The judge agreed with Jewish students who said that the anti-Israel sentiment displayed by protestors in the encampment — and that the encampment protestors publicly blocked supporters of Israel from entering — violated their religious liberties because of their spiritual ties to Israel. Various Jewish groups debate whether anti-Zionism is inherently antisemitic. The UCLA encampment included Jewish participants.
About a week later, the UC system leadership decided to comply with an order requiring the campus to end programs or events from which Jewish students are excluded, Politico reported. Under UCLA’s existing rules and the ones reinforced by Drake, such checkpoints wouldn’t be allowed anyway.
Meanwhile, a coalition of civil rights attorneys are suing the University of California and UC Santa Cruz, claiming that they pursued “unconstitutional” and “overbroad” sanctions against more than 100 pro-Palestinian students and faculty who protested last spring and were subsequently arrested and banned from campus for up to two weeks.
“The impact of being instantaneously banished from campus was devastating,” reads the suit, which was filed last week. “Individuals lost access to housing, jobs, classes, school resources, health care, and other campus services.”
The lawyers are representing two UC Santa Cruz students and one faculty member. They’re specifically asking a county judge to order UC Santa Cruz to comply with a state Supreme Court litmus test for when a campus can ban a student or faculty member without a hearing and a determination that they pose a threat to campus life.
The suit has added resonance given Drake’s letter to the chancellors, the lawyers wrote.

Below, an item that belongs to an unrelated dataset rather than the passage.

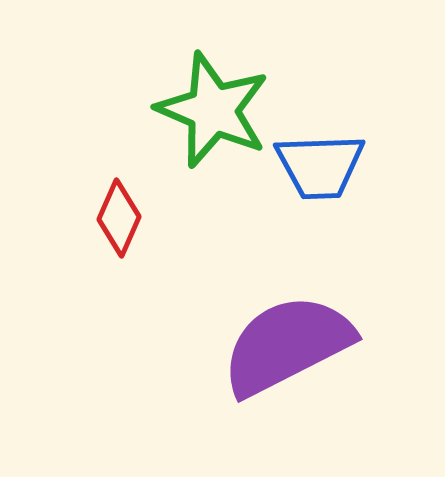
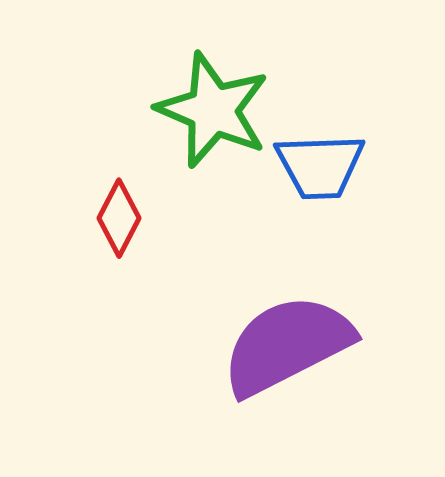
red diamond: rotated 4 degrees clockwise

Without a judge order, the lawyers wrote that the campus may “continue their unlawful practice” of blowing past that litmus test.
Days after the suit was filed, one of the legal groups behind the suit, ACLU Foundation of Northern California, published an explainer on students’ protest rights in California.
A senior spokesperson for UC Santa Cruz, Scott Hernandez-Jason, said the campus is committed to free expression and preserving access “to education, residences, and campus facilities free from obstruction.” He said that the school’s leadership is “confident that decisions made in the spring were necessary and critical to preserve safety, access, and operations of the campus.”